* _Instructions to follow_
Below are records; the lines starting at the one with "focal_35mm: 84" and ending at the one with "focal_mm: 2.2" must be reproduced exactly, both included. Pictures must not appear.

Segment Start: Working data

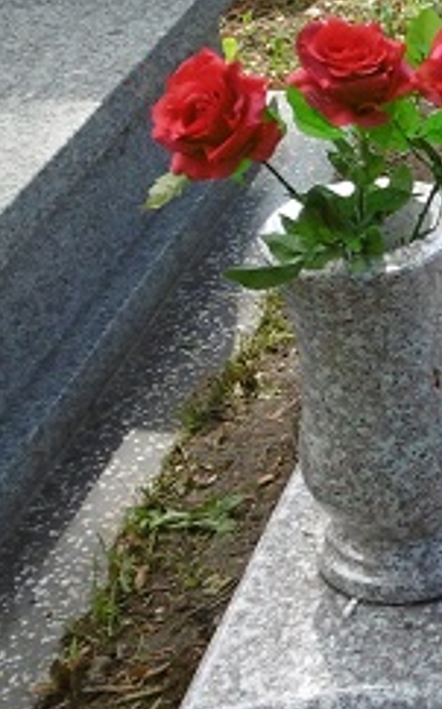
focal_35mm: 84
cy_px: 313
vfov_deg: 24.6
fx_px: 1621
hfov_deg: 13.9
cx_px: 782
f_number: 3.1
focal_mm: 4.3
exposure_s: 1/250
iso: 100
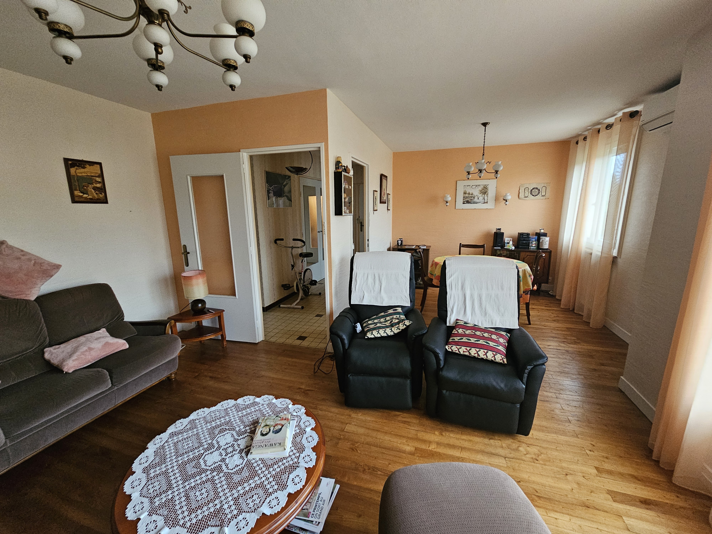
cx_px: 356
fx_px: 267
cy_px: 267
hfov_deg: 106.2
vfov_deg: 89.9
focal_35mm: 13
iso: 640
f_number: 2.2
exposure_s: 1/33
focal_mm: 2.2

Segment End: Working data
Segment Start: Working data

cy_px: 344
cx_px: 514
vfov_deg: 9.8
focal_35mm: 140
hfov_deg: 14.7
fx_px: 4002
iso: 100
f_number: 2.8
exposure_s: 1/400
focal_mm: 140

Segment End: Working data

* _Reply to the exercise_
focal_35mm: 84
cy_px: 313
vfov_deg: 24.6
fx_px: 1621
hfov_deg: 13.9
cx_px: 782
f_number: 3.1
focal_mm: 4.3
exposure_s: 1/250
iso: 100
cx_px: 356
fx_px: 267
cy_px: 267
hfov_deg: 106.2
vfov_deg: 89.9
focal_35mm: 13
iso: 640
f_number: 2.2
exposure_s: 1/33
focal_mm: 2.2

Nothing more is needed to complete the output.